Нахмурившись, я качаю головой.
– Нет, это не так. Он не будет представлять меня в профессиональном плане. И в личном плане между нами все кончено. Он с Эллисон, а я с… - Мои слова обрываются на полуслове. Я моргаю и прочищаю горло.
– Шоу пройдет здесь. Оно будет идти только один день. И, возможно, я просто хочу доказать себе, что больше не собираюсь убегать.
– А как же жуки?
– Жуки?
– Я морщу нос.
– Да. Эверли, которую я знаю, - ученый. Она мечтает об открытии новых видов жуков и бабочек, а не о модных тенденциях.

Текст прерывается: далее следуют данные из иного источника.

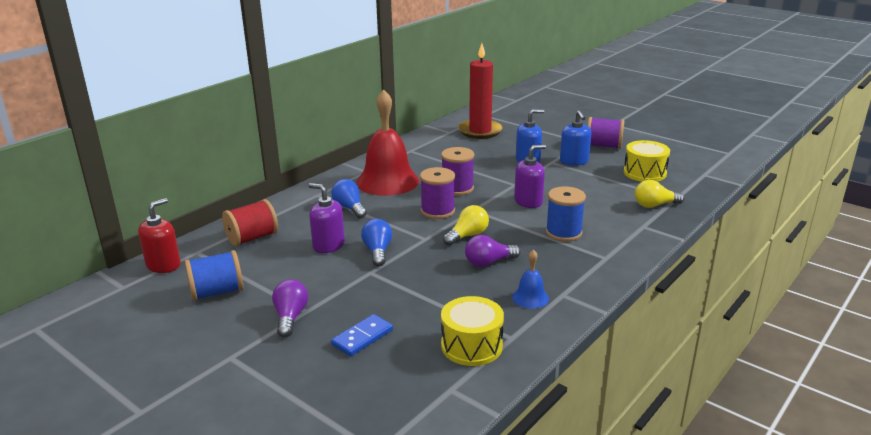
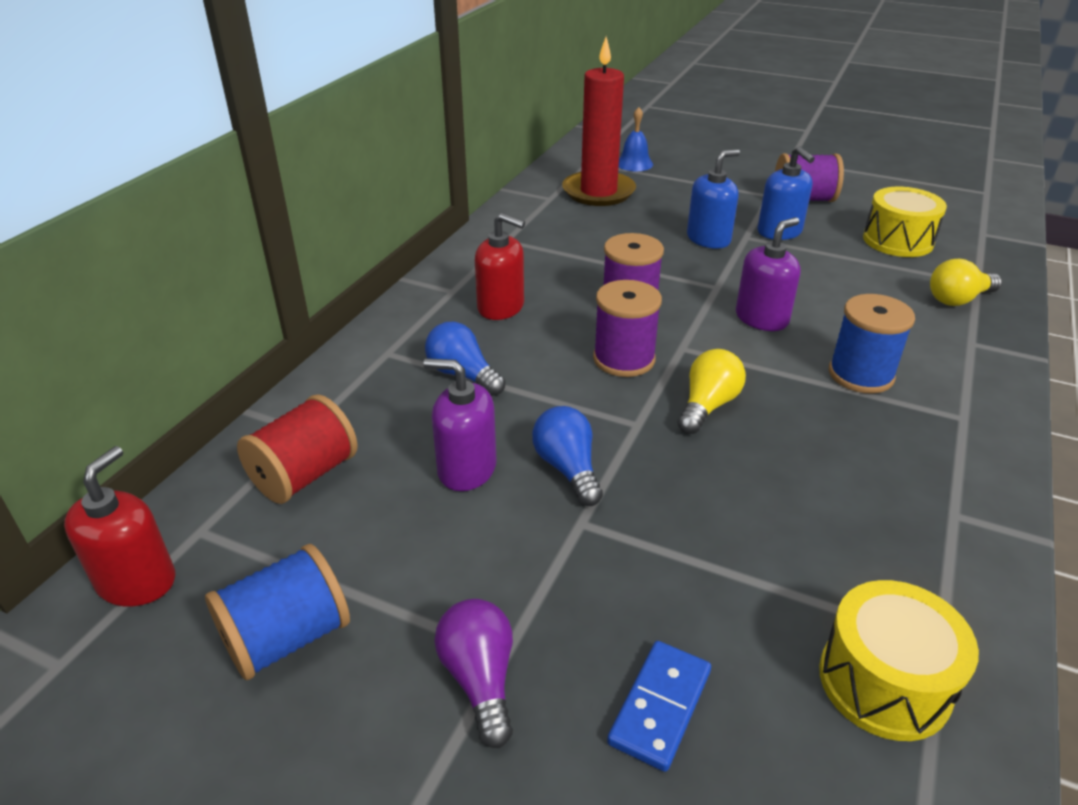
camera: 15 degrees left, 10 degrees up
(387, 181) = (501, 307): red bell -> red soap dispenser
(488, 262) = (781, 461): purple light bulb -> none
(530, 298) = (906, 532): blue bell -> blue bell (634, 163)

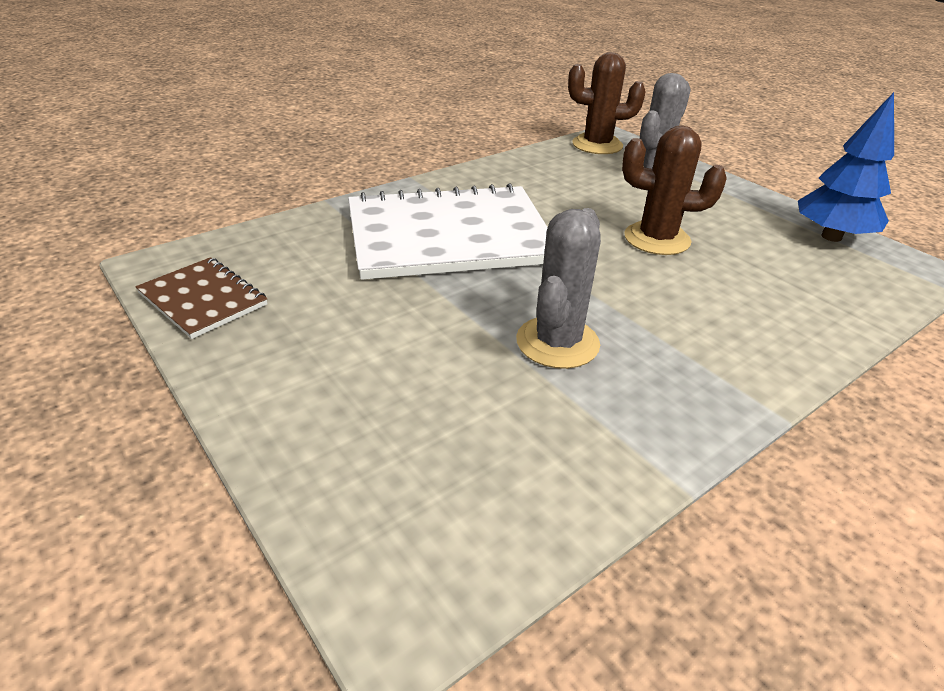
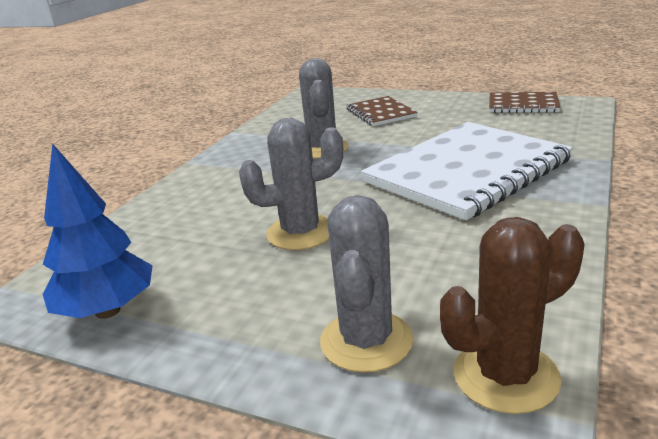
camera: 155 degrees right, 10 degrees down
(385, 393) = (380, 113): none -> brown notebook
(657, 239) = (301, 232): brown cactus -> grey cactus

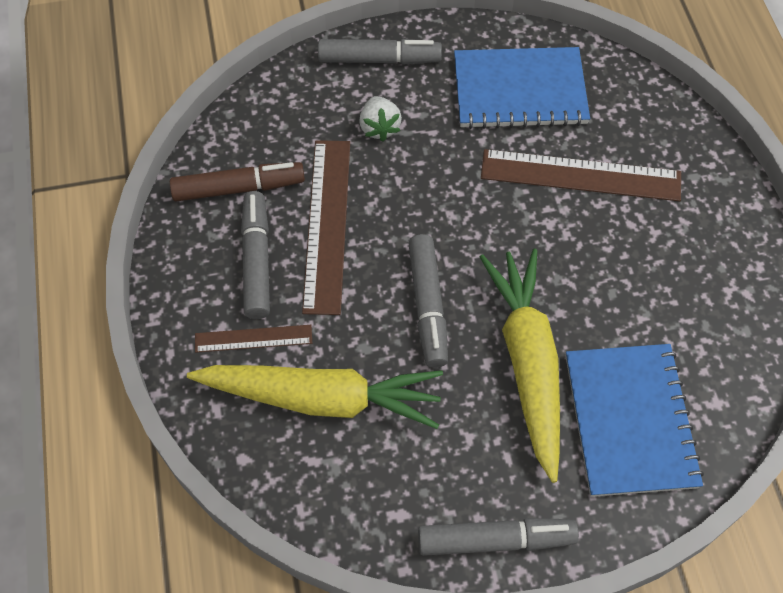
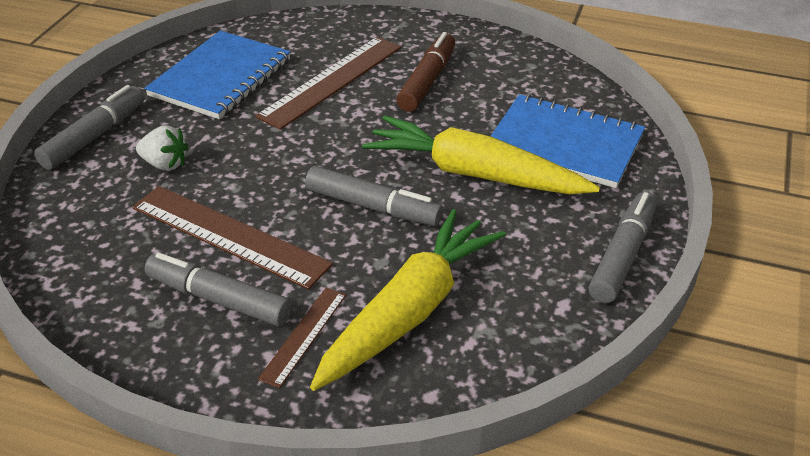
camera: 60 degrees left, 20 degrees down
(239, 188) = (124, 280): brown marker -> brown marker (427, 81)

Я делаю паузу, обдумывая это заявление.
Это то, чего я хочу.
Но это кажется далеким воспоминанием, омраченным беспомощностью, которую я испытала в плену. В этом жестоком, темном месте, охваченная отчаянием, я жаждала свободы, чтобы исследовать, делать открытия, которые имели бы значение. Я хотела помогать людям, нести свет в мир любым доступным мне способом.
Сейчас, когда я стою здесь, груз моих несбывшихся мечтаний ощущается тяжелее, чем когда-либо. Еще одно печальное напоминание о том, кем я была раньше.
– Я действительно этого хочу, - говорю я, восстанавливая дыхание и возвращаясь к нарезке овощей.
– Я хочу помогать людям, менять жизни. Но это выходит за рамки энтомологии. Я хочу быть голосом тех, кто не может говорить за себя. Я просто не уверена, что уже не слишком поздно для этого.
Я понимаю, что ищу совета у человека, который так же потерян, как и я.
Но Айзек, кажется, смягчается. Он изучает меня с другой стороны стола, медленно снимая с себя промокшую кожаную куртку и опуская ее на соседний табурет.
– Ты молода. Еще ничего не поздно.
Мои губы подергиваются, я продолжаю работу.
– Я думала о психологии.
– Ты любишь поговорить.
Еще одна сдержанная усмешка.
– В этом-то и дело. Я два года выступала в роли импровизированного психотерапевта, пытаясь помочь тем людям, у которых не было ни единого шанса. Обсуждала с ними их страхи, выслушивала их сожаления. Пыталась дать им хоть что-то, за что можно было бы ухватиться в месте, где не было никакой надежды.
– Я запинаюсь, нарезая морковку, чувствуя крепкую хватку тех воспоминаний и ледяной холод призраков, оставшихся позади.
– Я не смогла спасти никого из них. Ни одного.